In coronary angioplasty, a catheter (long tube) with a balloon attached to it is inserted into the blocked artery. After the catheter enters the narrowed part of the vessel, the balloon is inflated. The balloon then pushes the plaque against the artery wall and expands the artery. In most cases, slight injury to the wall of the artery accompanies the widening of the vessel’s inside diameter. This damage may benefit the patient, however, because further widening can occur as the artery wall heals.
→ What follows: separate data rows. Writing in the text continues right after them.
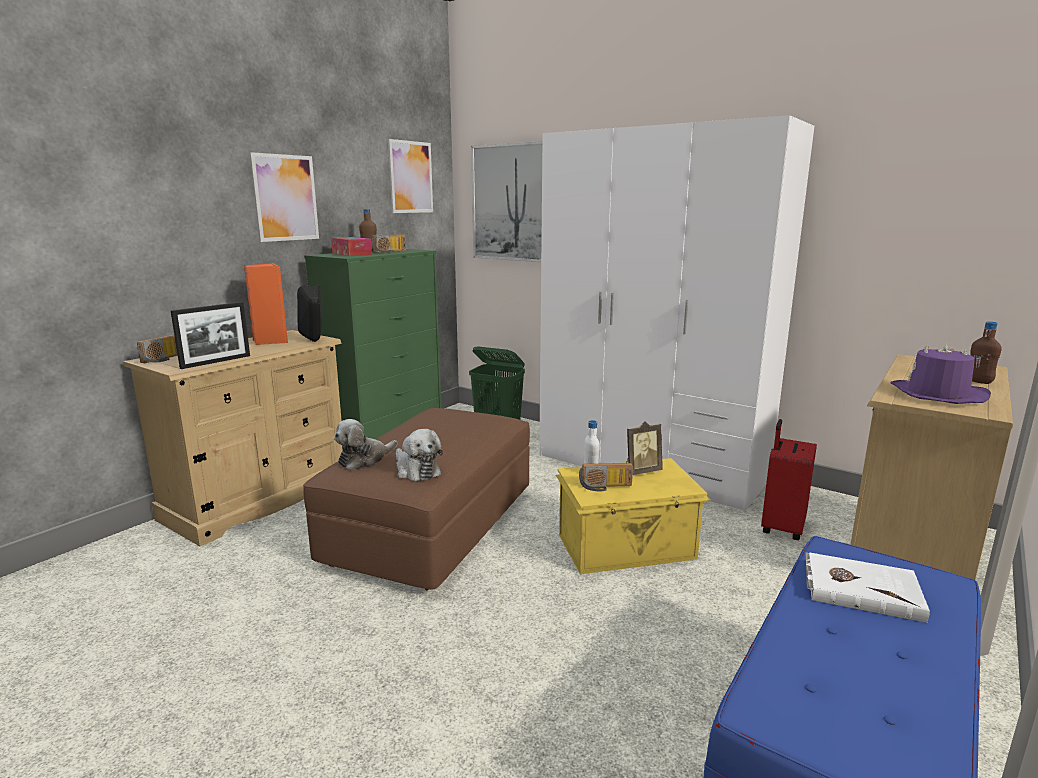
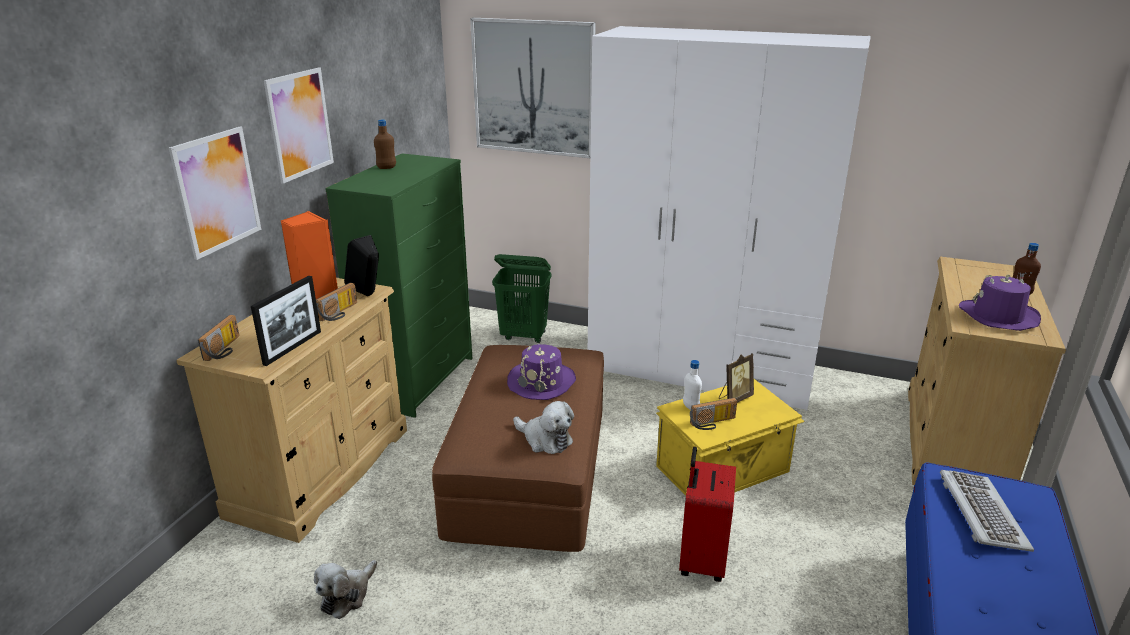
camera: 15 degrees left, 10 degrees up
tissue box [331,237,372,256] -> none
plush toy [334,419,398,470] -> plush toy moved to [314,560,377,619]
radio [372,234,406,253] -> radio moved to [316,283,357,321]
picture [388,139,433,213] -> picture moved to [169,127,261,260]
red suitcase [761,419,817,540] -> red suitcase moved to [679,447,736,582]
white book [806,552,930,623] -> keyboard [940,470,1034,552]
none -> purple hat [507,344,576,400]

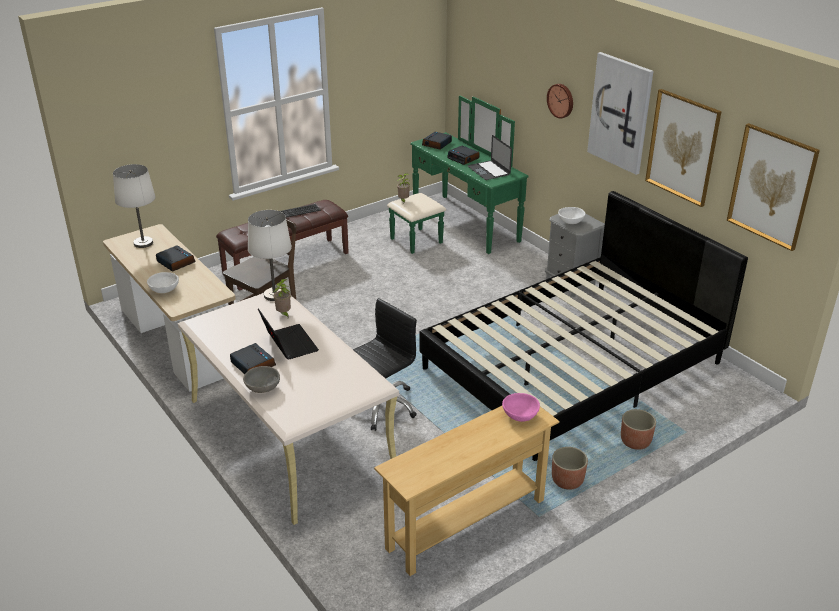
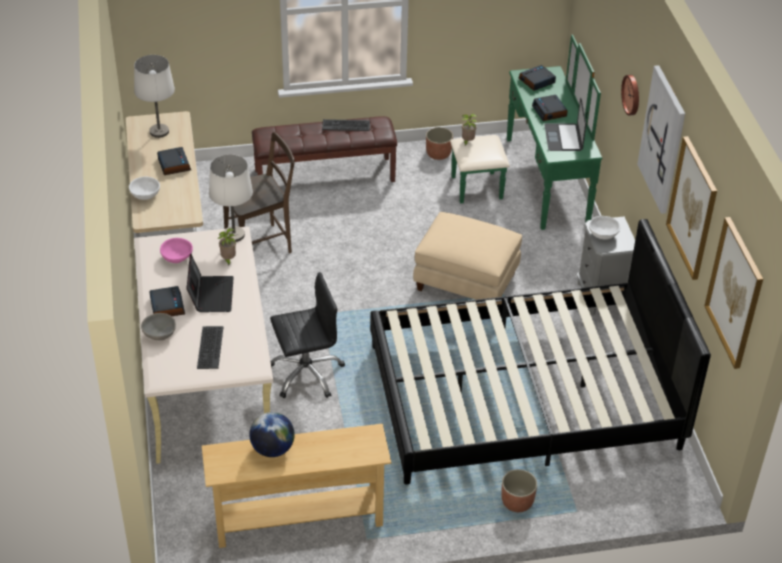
camera: 25 degrees right, 10 degrees up
pink bowl [502,393,540,422] -> pink bowl moved to [160,238,193,263]
planter [552,447,588,490] -> planter moved to [426,127,453,160]
none -> keyboard [197,326,223,369]
none -> globe [249,412,295,457]
none -> beige ottoman [413,212,522,300]

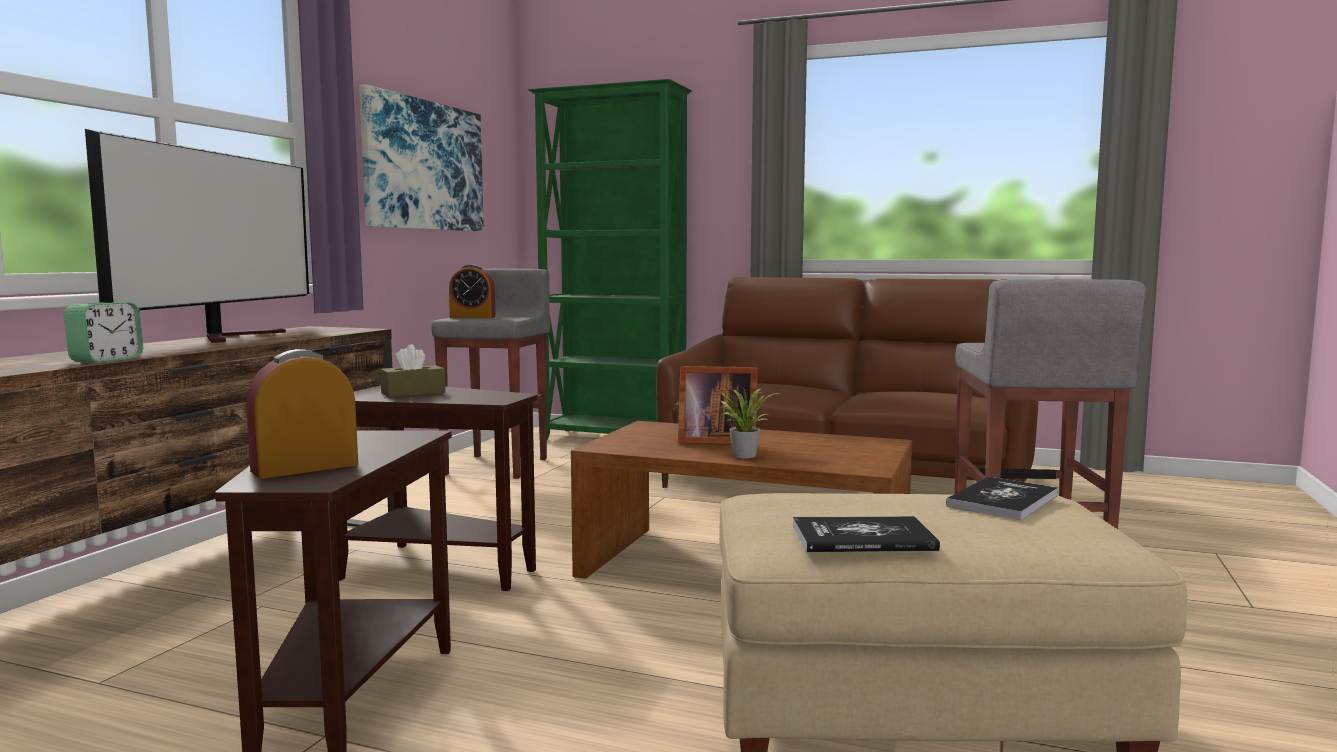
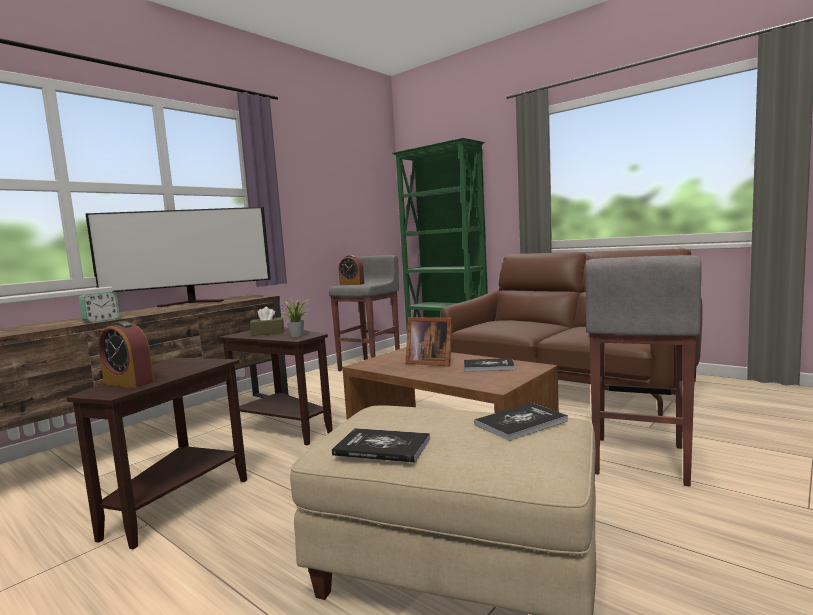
camera: 20 degrees right, 0 degrees up
television [85,129,309,343] -> television turned 45 degrees clockwise [85,207,271,307]
alarm clock [246,349,358,479] -> alarm clock turned 135 degrees counterclockwise [99,321,154,388]
picture [359,84,484,231] -> none
potted plant [721,386,779,458] -> potted plant moved to [281,299,310,337]
none -> book [464,358,515,371]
Most angioplasties are successful. In about 30 percent of patients, however, the cleared vessel soon renarrows, requiring another angioplasty or surgery. In a small number of cases, the procedure severely tears the artery. In those cases, the patient must undergo immediate surgery and repair. Doctors have prevented tears and abrupt closures of arteries by inserting an expandable metal mesh called a stent into the vessel. The stent prevents collapse of the artery wall without blocking blood flow. In some cases, a stent can also reduce the chance that the artery will renarrow.